Security Best Practices

Cloud Share is designed to be secure by default, but the security of any transfer ultimately depends on how you use it. Follow these practices to ensure your transfers remain private and tamper-proof.

Share the secret through a separate secure channel

The tunnel URL and the secret token together are the keys to your transfer. Never send them together through an insecure channel.

✅ Do:

  • Share the secret via Signal, WhatsApp, or another end-to-end encrypted messenger
  • Read it aloud over a phone or video call
  • Send it via an encrypted email (PGP/S-MIME)
  • Use a password manager’s secure sharing feature

❌ Don’t:

  • Include the secret in the same email or chat message as the tunnel URL
  • Post either the URL or secret in a public Slack channel, GitHub issue, or document
  • Send it as plaintext in a regular email

⚠️ Warning: Anyone who has both the tunnel URL and the secret can receive all queued items, including ones you haven’t sent yet. Treat the secret like a password.

Stop the sender after the transfer is complete

The sender’s tunnel stays active and the secret remains valid for as long as the process is running. Once your recipient has received everything they need:

  1. Stop the sender with Ctrl+C
  2. Confirm the terminal session has exited

Stopping the sender:

  • Closes the Dev Tunnel (the URL immediately becomes unreachable)
  • Invalidates the secret
  • Clears all queued items from memory
  # The sender runs until you press Ctrl+C
cloud-share-sender
# ... transfer completes ...
^C   # Stop the sender

Use cloud-share for one-time transfers

Cloud Share is designed for ephemeral, one-time transfers — not as a persistent file server. Each sender run generates a new secret, and the queue is not persisted to disk.

✅ Intended use:

  • “I need to send you this file right now”
  • One-off sharing between two machines you control
  • Transferring credentials or secrets to a new machine during setup

❌ Not intended for:

  • Leaving the sender running indefinitely as a file server
  • Sharing files with many recipients over an extended period
  • Replacing a proper file-sharing or document management system

Use a zip password for sensitive files

When sharing particularly sensitive files (private keys, certificates, credential files, financial documents), use the Zip Bundle feature with a password:

  1. Use the Zip Bundle tab instead of the File tab
  2. Enter a strong password in the zip password field
  3. Share the zip password with your recipient via a different channel than the secret token

This provides double encryption:

  • AES-256-GCM encrypts the zip during transport (keyed to session secret)
  • AES-256 encrypts the zip entries themselves (keyed to your password)

Even if someone recovers the decrypted zip bundle, they cannot access the files without the password.

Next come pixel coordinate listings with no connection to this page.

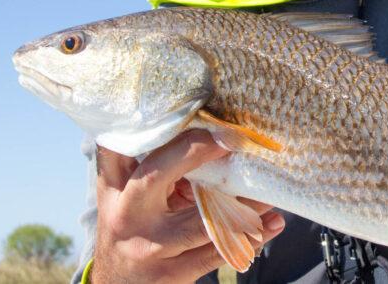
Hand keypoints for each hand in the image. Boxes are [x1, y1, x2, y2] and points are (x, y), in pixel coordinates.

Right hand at [91, 129, 285, 282]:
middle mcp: (127, 214)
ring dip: (241, 202)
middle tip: (233, 140)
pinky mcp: (172, 274)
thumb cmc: (129, 224)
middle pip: (156, 175)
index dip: (156, 129)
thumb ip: (144, 160)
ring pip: (200, 221)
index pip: (122, 148)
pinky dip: (250, 237)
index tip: (200, 117)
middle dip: (194, 152)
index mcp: (115, 188)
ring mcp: (150, 247)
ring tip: (269, 185)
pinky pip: (216, 253)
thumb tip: (198, 121)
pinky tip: (272, 222)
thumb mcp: (122, 193)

⚠️ Warning: If you forget the zip password, the files cannot be recovered. The password is not stored anywhere in the system.

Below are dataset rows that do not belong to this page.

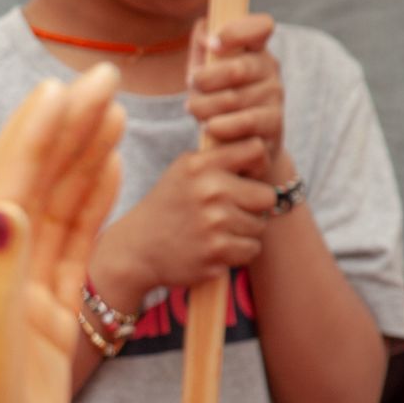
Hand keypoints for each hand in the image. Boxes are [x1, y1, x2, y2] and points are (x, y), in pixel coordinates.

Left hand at [0, 64, 124, 402]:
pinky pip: (76, 251)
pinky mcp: (46, 324)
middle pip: (36, 182)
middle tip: (108, 74)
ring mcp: (21, 295)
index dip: (39, 134)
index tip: (69, 86)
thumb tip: (7, 206)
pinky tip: (109, 174)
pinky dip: (92, 207)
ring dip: (82, 157)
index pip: (12, 183)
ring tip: (114, 108)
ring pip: (58, 209)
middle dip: (68, 127)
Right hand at [94, 140, 276, 300]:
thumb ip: (218, 158)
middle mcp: (209, 191)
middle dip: (253, 206)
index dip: (256, 165)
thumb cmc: (168, 206)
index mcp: (200, 165)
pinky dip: (237, 252)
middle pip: (267, 196)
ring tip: (216, 230)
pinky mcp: (216, 253)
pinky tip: (214, 248)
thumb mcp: (184, 171)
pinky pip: (251, 250)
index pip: (255, 150)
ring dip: (243, 231)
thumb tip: (262, 149)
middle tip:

Understand where the secret appears

The secret token appears in:

  • The sender’s terminal output (startup banner)
  • HTTPS query parameters on every API call (?secret=<token>)

The secret is protected in transit by HTTPS/TLS. The query parameter is encrypted by the TLS layer — it is not visible to network observers between the sender and the Dev Tunnel relay.

However, the secret may appear in:

  • Shell history if passed via --secret flag: use --secret carefully in scripts
  • Server-side logs if verbose logging is enabled
  • Browser history/dev tools on the sender machine

For most use cases this is acceptable. If you are in a highly sensitive environment:

  • Avoid using --secret as a command-line flag; use the interactive prompt instead
  • Clear the receiver’s saved session file after the transfer

Rotate the secret by restarting the sender

If you suspect the secret has been compromised (e.g. accidentally shared in a chat), simply restart the sender:

  # Ctrl+C to stop
^C

# Start again — new secret generated automatically
cloud-share-sender

A new secret is generated on every start. The old URL and secret are immediately invalid.

Understand the token scope and lifetime

PropertyValue
Token length12 alphanumeric characters
Token lifetimeSingle sender session (invalidated on stop)
Token scopeAuthenticates all API calls to that sender instance
Token persistenceNever saved to disk
Re-authenticationNew token on every cloud-share-sender run

Clear saved receiver session data if needed

The receiver saves the last-used URL and secret to receiver-session.json. If you are on a shared machine or want to ensure no trace of the session remains after a transfer:

  # Windows
del "%USERPROFILE%\AppData\CloudShare\receiver-session.json"

# macOS / Linux
rm ~/AppData/CloudShare/receiver-session.json

ℹ️ Info: The saved secret in receiver-session.json is the secret from the previous session — it is already invalid because that sender has stopped. However, you may still want to clear it for hygiene purposes on shared machines.

DevTunnels authentication

The sender authenticates with Microsoft Dev Tunnels using your Microsoft or GitHub account. This login is saved to preferences.json. To revoke it:

  cloud-share-sender --reset

This clears the saved OAuth tokens and forces re-authentication on the next run. You can also revoke the DevTunnels app’s access from your Microsoft or GitHub account settings.